As Gillion spoke, sunlight poured through a row of windows facing north. Stereo speakers played classical strings. Objects on the walls (the line drawings and photographs), objects on the living-room table (the worm-eaten bracelets and silver gauge), objects on a counter top (the patchwork angel, a round tuft of island wool that looks like a hurricane shot from space)―all of it seemed to gently vibrate with the energy of an approaching force, like the glass of water in Jurassic Park

In the mornings when I wake up, there is pressure at the back of my throat that only goes away when I dash off some stream-of-consciousness writing.

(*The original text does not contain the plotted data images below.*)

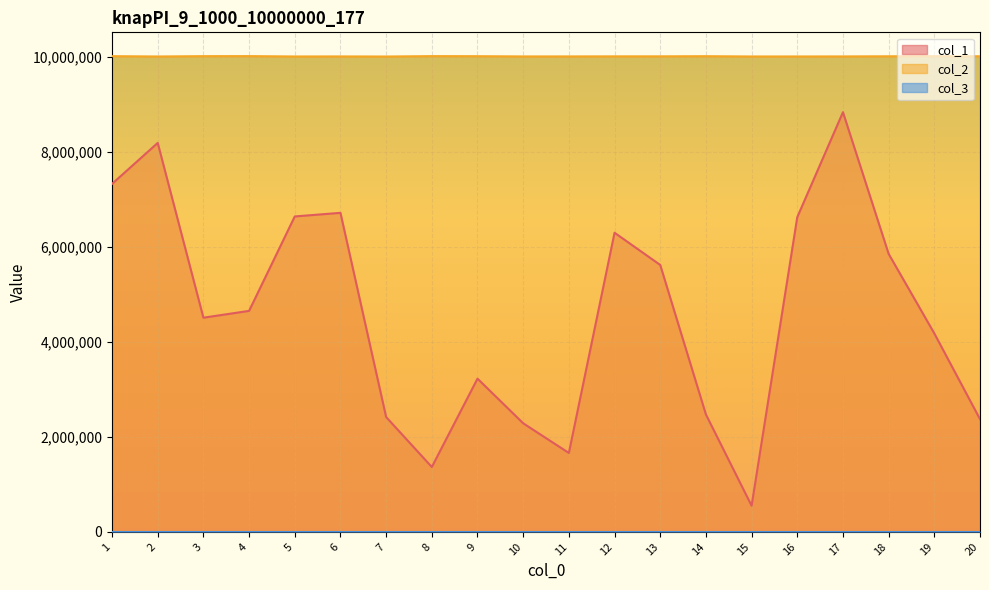

What is the greatest value displayed?

10009440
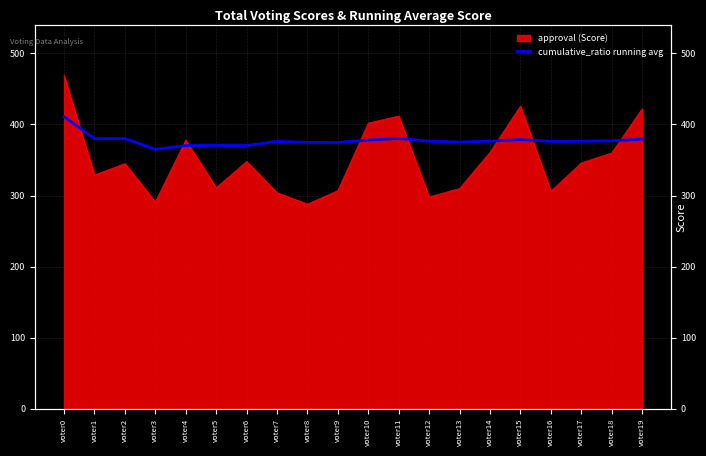

How many data points does each series have?

20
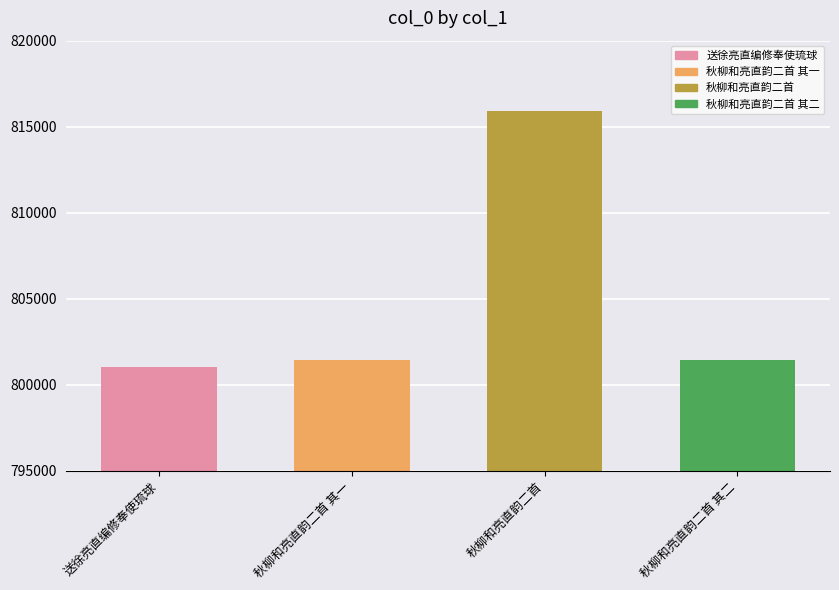

What is the label of the 1st bar from the left?

送徐亮直编修奉使琉球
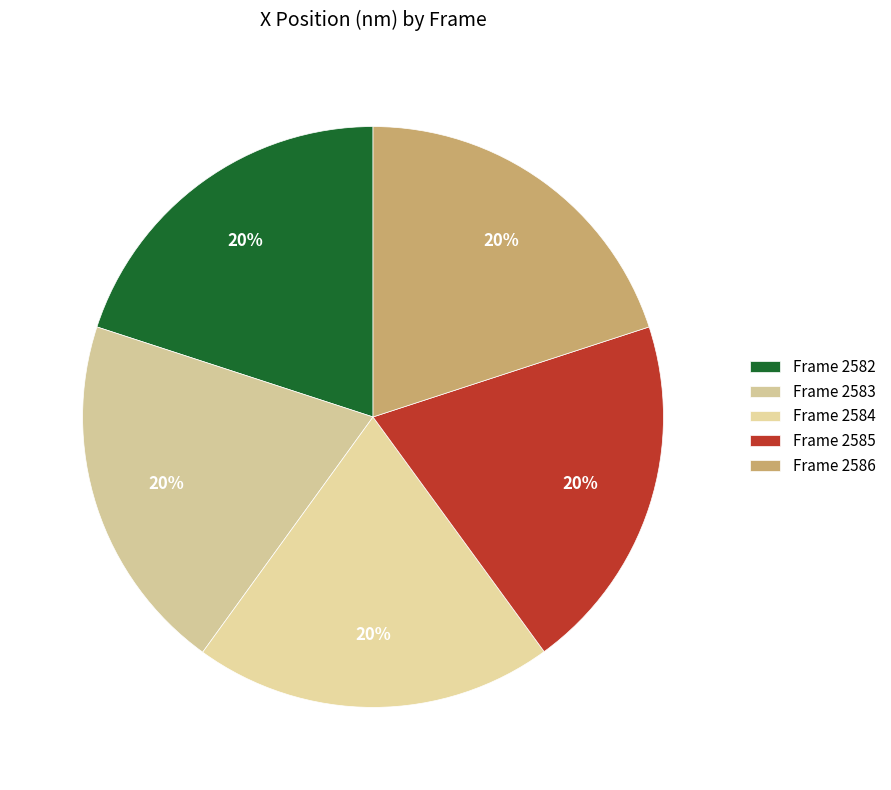

What is the change in value from Frame 2584 to Frame 2586?

-48.4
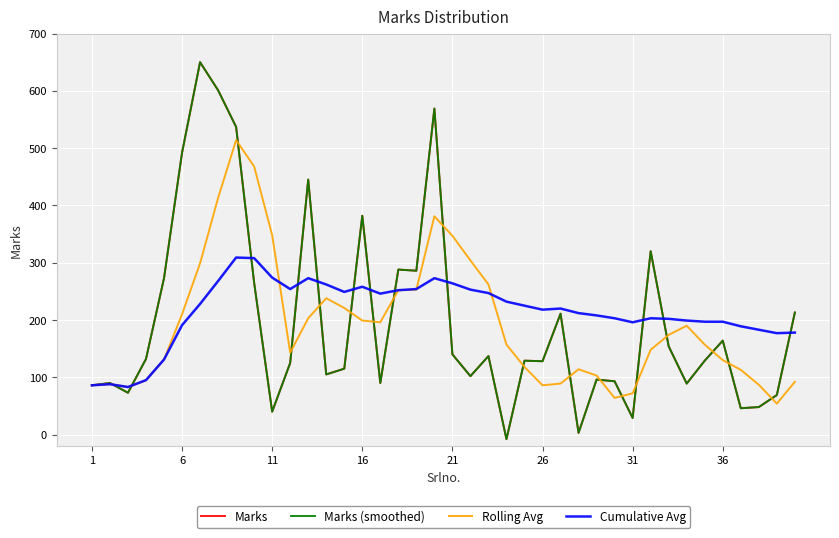

Is this an area chart (filled region under the line)?

No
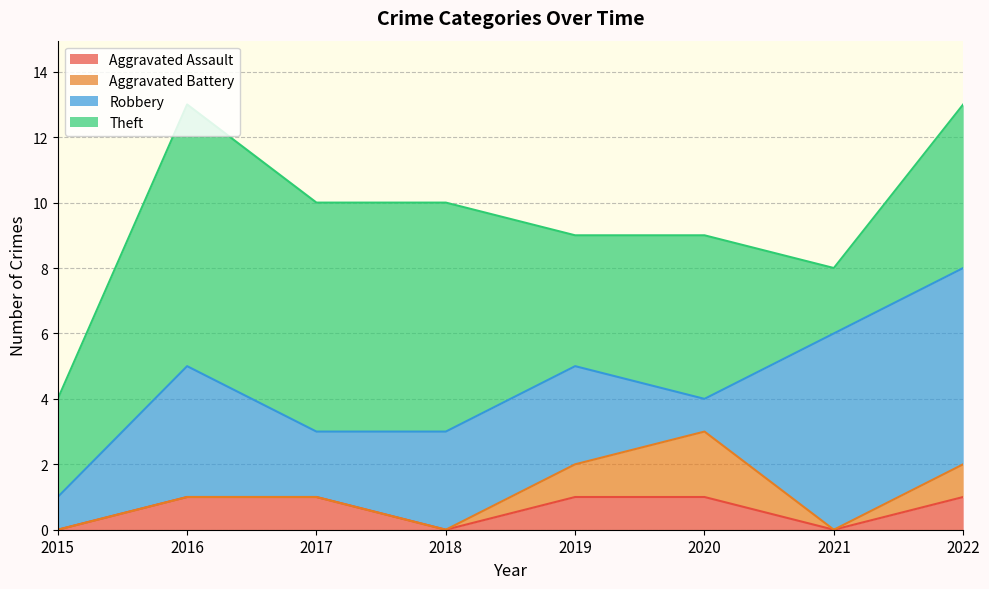

True or false: Theft and Aggravated Assault cross at least once.

False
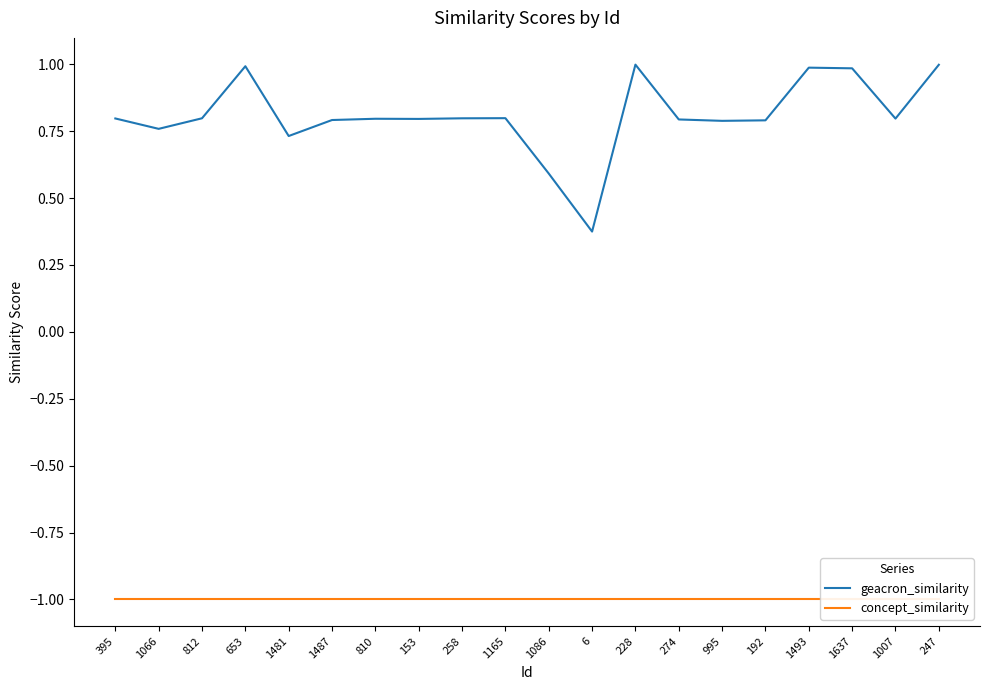

Does the chart display data point markers on the line(s)?

No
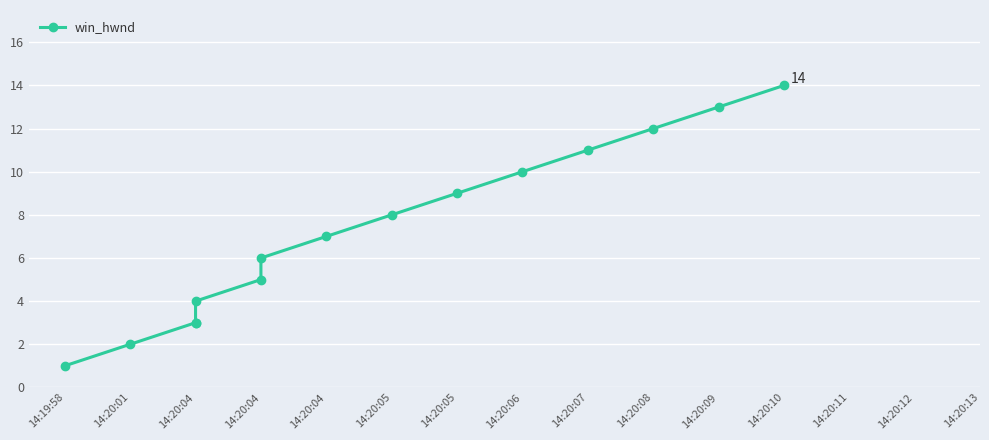

What is the greatest value displayed?

14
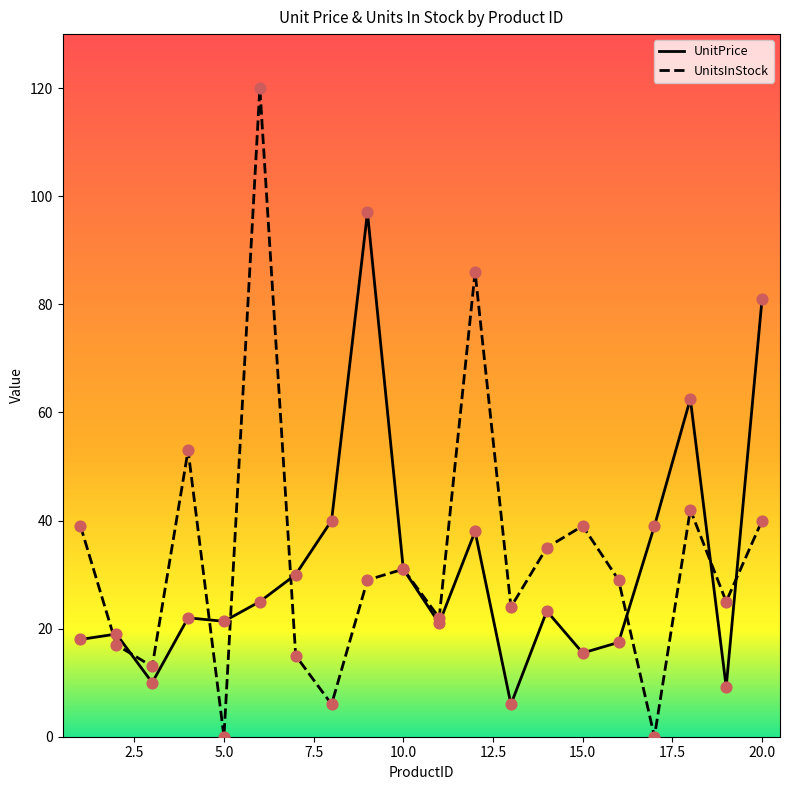

Which series contains the highest Y value?

UnitsInStock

Now here in the middle of the afternoon, it was back. I felt the urge to sit at the table where Gillion had laid out samples of her work, all the wood and steel, and open my notebook.

Gillion Carrara
We were talking about materials, because I work in wood, horn, bone, silver, etcetera. These are things that I've collected as I've traveled. For example, I found this on the road in Sienna, and to me, that's a face―oh, this is his hair, this is a shoe. I know what these all are: they're from the vines of the vineyard. I was in Mexico and I found these two things, but I mean, who knows? To me this looks like a beak and this looks like a beautiful piece of wood. So, they inspired. And I was in Japan and I bought this beautiful little box. It was turned from one piece of wood.

Yes, all these are things that I love and adore.

I restrained the urge to drop everything and begin to feverishly write, given my desire to not freak out my host. Instead I continued to hold my voice recorder while Gillion described all the art and artifacts of her home, where raw materials feature next to finished pieces, and the departed and living call and respond. There was no appreciable distinction between Gillion's artwork, Alfonso's artwork, and spirited decoration. A forearm gauntlet made from buffalo horn and Alfonso's pencil drawing of a bicycle seemed interchangable, each one a different iteration of the same overriding work of art―the home itself and its leavening calm.